El titular de la Secretaría de Seguridad y Protección Ciudadana de Morelos, Miguel Ángel Urrutia Lozano, confirmó que la Fiscalía Especializada en Materia de Delincuencia Organizada mantiene abiertas carpetas relacionadas con servidores públicos de la zona oriente. Asimismo, explicó que el gobierno estatal trabaja de forma coordinada con instancias federales dentro de la Mesa de Paz y Seguridad.
Además, el funcionario adelantó que los avances en estas investigaciones podrían reflejarse en el corto plazo. Señaló que muchas de las indagatorias se originan en denuncias directas de la población, vinculadas con omisiones graves en funciones básicas de gobierno municipal.
Denuncias ciudadanas y omisiones en funciones de gobierno
De acuerdo con Urrutia Lozano, existen señalamientos contra alcaldes que no fortalecen a sus corporaciones policiales, carecen de mandos certificados, omiten la clausura de giros irregulares o evitan la coordinación institucional. Estas conductas, explicó, generan condiciones que permiten sospechas de colusión con grupos criminales que operan en la entidad.
Asimismo, reconoció que las denuncias no provienen únicamente de instancias oficiales, sino que representan un reclamo social constante ante la falta de resultados en materia de seguridad y gobernabilidad local.

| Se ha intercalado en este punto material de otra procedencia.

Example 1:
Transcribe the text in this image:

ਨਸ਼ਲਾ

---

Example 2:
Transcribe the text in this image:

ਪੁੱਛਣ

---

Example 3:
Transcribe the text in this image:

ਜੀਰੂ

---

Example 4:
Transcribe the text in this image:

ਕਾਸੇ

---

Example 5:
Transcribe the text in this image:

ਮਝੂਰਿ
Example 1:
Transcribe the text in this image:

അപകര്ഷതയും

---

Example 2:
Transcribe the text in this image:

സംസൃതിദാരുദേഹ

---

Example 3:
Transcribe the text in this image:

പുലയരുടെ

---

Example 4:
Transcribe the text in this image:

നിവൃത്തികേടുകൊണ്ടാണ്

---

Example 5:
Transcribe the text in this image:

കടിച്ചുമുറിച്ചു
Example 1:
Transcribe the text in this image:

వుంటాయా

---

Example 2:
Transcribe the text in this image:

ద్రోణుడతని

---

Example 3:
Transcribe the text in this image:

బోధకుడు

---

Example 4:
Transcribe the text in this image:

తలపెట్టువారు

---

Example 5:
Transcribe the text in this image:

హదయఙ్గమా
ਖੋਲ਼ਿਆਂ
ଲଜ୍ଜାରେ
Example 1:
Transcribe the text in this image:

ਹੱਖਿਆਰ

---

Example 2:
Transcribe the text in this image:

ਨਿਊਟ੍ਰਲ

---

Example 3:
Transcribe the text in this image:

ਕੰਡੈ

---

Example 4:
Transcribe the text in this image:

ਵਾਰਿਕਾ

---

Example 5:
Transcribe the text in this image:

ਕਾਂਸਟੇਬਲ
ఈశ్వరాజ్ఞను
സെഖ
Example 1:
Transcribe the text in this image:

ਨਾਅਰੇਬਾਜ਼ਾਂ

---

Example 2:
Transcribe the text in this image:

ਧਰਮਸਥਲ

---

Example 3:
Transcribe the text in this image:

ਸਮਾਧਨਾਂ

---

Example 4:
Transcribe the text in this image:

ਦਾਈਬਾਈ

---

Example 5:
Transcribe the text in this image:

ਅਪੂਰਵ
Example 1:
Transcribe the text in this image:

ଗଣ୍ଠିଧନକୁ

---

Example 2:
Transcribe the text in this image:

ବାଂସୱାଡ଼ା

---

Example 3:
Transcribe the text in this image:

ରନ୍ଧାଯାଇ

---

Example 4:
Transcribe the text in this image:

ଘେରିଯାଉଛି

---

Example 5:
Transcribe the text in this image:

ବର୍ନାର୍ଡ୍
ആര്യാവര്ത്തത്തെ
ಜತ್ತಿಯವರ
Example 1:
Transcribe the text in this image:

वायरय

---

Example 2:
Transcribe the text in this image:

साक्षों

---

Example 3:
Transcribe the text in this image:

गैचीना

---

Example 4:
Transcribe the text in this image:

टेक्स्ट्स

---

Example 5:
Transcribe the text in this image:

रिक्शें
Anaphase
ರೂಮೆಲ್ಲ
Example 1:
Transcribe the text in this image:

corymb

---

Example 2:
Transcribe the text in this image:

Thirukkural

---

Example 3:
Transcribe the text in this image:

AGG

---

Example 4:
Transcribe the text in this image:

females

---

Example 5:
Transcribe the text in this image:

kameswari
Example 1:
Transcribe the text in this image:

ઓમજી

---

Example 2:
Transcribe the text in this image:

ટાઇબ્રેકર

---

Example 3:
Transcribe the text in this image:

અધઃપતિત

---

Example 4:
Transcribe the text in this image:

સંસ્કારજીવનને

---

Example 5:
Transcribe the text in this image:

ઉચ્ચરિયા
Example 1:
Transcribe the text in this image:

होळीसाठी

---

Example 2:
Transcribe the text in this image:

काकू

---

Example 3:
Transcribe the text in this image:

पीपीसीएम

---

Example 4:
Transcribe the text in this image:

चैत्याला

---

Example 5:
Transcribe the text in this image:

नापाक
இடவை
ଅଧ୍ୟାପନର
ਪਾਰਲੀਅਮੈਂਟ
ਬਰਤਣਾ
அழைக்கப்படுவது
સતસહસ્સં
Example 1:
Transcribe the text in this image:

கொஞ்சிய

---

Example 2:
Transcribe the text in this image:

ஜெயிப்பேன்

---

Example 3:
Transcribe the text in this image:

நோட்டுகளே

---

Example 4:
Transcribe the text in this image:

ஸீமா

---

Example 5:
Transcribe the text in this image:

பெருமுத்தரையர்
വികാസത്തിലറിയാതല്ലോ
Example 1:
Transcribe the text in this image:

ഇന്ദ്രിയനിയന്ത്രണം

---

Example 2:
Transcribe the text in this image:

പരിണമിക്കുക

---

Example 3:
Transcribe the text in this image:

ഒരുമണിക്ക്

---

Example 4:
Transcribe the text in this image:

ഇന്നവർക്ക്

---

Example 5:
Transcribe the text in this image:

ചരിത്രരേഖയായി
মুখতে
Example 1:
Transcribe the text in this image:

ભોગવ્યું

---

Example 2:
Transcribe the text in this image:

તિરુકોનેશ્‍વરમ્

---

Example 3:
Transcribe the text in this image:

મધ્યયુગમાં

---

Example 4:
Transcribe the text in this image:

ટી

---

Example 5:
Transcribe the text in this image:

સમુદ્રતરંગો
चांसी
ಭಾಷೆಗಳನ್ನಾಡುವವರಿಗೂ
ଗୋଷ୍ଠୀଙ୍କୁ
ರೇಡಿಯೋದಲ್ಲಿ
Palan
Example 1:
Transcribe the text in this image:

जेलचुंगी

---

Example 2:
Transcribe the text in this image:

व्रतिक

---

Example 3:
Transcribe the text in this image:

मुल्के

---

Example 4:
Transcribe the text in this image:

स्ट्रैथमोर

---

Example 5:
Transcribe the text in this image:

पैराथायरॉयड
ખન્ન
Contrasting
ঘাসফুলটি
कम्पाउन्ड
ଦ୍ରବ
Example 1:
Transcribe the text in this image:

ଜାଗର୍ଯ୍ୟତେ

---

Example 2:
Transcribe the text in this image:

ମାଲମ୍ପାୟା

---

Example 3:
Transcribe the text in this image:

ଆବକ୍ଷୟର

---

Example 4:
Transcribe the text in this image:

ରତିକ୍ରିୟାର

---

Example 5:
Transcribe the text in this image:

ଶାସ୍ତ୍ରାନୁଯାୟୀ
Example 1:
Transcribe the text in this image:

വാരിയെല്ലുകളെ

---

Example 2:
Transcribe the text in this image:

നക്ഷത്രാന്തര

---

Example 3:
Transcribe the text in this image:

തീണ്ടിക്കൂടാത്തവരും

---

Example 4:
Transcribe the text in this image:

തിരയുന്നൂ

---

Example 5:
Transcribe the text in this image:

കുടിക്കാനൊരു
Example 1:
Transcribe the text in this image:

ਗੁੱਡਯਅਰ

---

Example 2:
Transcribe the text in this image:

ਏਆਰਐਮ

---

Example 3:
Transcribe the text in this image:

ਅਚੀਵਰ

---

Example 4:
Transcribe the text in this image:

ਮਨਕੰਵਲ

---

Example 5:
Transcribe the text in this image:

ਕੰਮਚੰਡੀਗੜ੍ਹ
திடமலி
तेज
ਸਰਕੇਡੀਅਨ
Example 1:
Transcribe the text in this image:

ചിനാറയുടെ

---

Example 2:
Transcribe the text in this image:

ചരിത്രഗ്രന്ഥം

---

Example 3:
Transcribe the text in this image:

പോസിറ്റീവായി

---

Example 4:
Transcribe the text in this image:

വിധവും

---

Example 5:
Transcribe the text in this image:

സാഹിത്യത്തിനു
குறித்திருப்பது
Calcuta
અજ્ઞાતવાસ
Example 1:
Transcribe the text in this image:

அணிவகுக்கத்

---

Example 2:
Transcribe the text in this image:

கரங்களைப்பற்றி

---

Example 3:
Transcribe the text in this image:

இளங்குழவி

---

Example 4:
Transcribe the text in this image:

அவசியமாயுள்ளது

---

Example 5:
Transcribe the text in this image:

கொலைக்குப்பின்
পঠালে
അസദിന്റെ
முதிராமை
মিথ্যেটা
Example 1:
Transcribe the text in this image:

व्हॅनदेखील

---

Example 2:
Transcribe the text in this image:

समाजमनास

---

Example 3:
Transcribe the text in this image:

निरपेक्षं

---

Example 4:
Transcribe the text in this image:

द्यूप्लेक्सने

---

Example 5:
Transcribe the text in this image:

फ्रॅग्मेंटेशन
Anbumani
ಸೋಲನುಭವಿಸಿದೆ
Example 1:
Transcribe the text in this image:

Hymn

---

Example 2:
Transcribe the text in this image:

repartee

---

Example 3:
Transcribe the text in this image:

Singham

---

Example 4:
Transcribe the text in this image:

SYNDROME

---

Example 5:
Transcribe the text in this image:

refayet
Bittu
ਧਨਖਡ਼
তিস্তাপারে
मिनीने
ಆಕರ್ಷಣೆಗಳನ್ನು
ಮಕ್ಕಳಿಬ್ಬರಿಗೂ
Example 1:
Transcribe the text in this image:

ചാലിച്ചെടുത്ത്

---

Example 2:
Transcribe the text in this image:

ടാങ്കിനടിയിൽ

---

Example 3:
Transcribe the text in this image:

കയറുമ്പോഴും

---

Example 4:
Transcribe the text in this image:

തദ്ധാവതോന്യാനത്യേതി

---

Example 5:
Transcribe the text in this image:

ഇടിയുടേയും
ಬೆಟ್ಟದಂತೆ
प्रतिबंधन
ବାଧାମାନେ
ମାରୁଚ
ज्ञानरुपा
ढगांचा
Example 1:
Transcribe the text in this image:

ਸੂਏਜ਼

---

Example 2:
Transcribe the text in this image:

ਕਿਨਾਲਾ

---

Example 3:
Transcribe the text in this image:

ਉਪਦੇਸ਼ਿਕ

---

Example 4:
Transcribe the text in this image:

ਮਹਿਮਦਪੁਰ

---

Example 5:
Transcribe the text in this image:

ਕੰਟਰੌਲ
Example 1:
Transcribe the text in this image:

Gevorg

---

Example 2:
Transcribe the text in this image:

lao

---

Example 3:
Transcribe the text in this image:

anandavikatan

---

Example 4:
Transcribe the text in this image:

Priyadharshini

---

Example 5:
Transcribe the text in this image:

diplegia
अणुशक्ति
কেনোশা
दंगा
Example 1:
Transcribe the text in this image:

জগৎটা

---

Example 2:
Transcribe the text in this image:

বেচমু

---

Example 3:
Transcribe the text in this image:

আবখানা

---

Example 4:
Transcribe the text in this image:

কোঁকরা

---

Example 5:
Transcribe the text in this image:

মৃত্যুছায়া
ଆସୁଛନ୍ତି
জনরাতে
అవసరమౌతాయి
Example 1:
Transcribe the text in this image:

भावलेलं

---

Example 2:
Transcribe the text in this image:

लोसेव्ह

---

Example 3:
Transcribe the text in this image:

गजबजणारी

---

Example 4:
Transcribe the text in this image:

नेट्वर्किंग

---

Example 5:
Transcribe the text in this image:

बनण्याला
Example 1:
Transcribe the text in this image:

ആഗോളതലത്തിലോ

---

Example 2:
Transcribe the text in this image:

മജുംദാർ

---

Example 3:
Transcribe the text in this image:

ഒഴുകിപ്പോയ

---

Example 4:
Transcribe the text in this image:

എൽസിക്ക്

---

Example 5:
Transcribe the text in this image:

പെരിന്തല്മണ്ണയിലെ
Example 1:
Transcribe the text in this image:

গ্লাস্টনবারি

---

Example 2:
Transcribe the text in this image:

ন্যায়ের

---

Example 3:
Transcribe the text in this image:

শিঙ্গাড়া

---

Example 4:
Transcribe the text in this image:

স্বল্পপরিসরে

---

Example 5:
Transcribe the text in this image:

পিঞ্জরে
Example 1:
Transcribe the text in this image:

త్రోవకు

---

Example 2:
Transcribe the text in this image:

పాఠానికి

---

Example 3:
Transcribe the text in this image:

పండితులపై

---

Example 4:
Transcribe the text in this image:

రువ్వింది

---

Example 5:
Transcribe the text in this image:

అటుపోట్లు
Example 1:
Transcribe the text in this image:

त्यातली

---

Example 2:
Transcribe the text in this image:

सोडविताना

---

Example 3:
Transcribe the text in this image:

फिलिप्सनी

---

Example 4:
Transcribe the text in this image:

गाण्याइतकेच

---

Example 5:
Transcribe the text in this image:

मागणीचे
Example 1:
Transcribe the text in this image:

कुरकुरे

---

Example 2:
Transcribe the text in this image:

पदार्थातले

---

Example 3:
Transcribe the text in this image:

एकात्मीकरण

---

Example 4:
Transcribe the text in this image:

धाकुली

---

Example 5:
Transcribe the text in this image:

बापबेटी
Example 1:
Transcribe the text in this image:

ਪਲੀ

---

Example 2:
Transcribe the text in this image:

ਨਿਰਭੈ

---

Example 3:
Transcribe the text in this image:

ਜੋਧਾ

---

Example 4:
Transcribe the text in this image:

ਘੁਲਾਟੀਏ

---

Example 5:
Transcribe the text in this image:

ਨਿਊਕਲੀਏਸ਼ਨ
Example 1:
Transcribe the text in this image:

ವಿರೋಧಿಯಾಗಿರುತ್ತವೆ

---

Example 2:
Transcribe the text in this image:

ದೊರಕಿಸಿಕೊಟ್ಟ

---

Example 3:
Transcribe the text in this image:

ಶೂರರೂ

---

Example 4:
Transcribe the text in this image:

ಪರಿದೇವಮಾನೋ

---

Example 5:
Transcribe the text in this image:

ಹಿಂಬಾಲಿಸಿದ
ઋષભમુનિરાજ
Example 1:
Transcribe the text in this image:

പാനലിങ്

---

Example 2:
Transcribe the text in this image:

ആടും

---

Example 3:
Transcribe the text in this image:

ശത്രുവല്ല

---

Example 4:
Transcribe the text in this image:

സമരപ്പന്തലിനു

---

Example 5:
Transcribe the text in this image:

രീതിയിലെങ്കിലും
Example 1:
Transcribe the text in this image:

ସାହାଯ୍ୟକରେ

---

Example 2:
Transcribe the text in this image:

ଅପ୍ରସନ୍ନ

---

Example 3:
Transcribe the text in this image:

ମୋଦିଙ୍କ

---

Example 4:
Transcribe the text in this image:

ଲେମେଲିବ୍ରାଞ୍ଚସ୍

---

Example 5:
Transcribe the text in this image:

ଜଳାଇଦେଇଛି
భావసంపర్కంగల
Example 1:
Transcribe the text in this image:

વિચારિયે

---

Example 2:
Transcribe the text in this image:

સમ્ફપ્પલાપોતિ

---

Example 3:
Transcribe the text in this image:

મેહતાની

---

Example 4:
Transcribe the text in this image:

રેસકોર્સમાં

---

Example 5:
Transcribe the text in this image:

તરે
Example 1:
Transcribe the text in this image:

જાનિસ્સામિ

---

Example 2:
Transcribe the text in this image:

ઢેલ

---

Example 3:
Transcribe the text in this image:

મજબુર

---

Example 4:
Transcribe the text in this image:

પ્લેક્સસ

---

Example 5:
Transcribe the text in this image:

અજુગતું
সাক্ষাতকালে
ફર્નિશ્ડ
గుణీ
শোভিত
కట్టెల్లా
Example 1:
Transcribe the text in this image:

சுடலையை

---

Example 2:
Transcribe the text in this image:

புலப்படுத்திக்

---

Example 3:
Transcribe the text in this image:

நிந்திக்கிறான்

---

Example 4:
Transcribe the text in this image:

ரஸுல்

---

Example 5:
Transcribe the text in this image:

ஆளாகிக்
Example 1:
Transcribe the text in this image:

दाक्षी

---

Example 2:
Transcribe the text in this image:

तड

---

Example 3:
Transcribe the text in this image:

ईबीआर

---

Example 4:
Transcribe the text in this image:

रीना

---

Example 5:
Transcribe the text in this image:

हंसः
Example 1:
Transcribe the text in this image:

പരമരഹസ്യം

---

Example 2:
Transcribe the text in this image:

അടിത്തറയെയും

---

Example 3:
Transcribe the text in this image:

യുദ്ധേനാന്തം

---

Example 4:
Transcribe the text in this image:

Alcaldes con protección especial por amenazas
En contraste, el secretario informó que al menos cuatro alcaldes cuentan actualmente con esquemas de seguridad estatal y federal debido a amenazas directas o ataques armados. El caso más reciente corresponde al presidente municipal de Temoac, Valentín Lavín Romero, quien sufrió una agresión armada a finales de enero.
Tras el ataque, autoridades realizaron un estudio de riesgo para definir medidas de protección personal permanente, priorizando la integridad física del edil mientras avanzan las investigaciones ministeriales.
El panorama refleja una presión creciente sobre los gobiernos municipales, donde la seguridad, la rendición de cuentas y la coordinación institucional se han convertido en factores determinantes para la estabilidad política en Morelos.